§ **Task to carry out**:
When the line containing "left elbow: (198, 227)" appears in the data below, begin copying there and stop only after the line containing "right shoulder: (124, 193)".

§ **The data**:
────────────────────

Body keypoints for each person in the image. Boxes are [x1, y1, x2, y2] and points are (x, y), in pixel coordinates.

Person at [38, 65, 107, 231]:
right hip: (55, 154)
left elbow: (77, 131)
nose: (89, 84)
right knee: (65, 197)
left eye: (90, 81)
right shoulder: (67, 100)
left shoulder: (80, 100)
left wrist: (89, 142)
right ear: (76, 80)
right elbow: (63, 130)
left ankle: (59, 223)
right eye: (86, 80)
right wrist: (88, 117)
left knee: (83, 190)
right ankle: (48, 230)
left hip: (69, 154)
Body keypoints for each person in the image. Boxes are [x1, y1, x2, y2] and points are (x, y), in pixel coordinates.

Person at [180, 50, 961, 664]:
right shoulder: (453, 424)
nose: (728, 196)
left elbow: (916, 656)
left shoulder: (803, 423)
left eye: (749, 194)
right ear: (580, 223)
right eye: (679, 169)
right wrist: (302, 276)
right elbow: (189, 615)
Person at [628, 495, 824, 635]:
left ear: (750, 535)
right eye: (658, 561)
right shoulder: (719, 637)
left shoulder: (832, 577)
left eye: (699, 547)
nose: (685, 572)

────────────────────

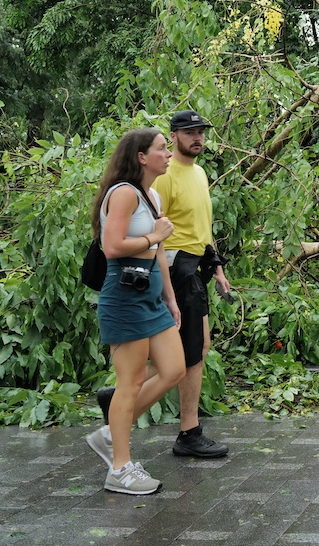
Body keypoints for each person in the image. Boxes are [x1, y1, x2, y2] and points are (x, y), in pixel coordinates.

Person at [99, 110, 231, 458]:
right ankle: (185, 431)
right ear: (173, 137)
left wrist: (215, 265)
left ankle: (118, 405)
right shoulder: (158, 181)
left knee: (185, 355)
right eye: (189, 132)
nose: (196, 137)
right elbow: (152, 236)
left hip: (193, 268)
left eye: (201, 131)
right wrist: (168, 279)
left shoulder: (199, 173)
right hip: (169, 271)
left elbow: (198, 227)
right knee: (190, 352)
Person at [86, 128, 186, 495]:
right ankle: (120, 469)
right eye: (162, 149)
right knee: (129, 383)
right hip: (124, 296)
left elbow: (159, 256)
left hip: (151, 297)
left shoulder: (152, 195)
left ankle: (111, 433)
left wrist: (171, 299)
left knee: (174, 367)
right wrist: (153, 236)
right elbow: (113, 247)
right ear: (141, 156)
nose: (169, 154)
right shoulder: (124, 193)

────────────────────

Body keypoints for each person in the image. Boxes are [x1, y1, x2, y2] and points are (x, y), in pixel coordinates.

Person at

────────────────────

§ **Solution to this problem**:
left elbow: (198, 227)
right knee: (190, 352)
Person at [86, 128, 186, 495]:
right ankle: (120, 469)
right eye: (162, 149)
right knee: (129, 383)
right hip: (124, 296)
left elbow: (159, 256)
left hip: (151, 297)
left shoulder: (152, 195)
left ankle: (111, 433)
left wrist: (171, 299)
left knee: (174, 367)
right wrist: (153, 236)
right elbow: (113, 247)
right ear: (141, 156)
nose: (169, 154)
right shoulder: (124, 193)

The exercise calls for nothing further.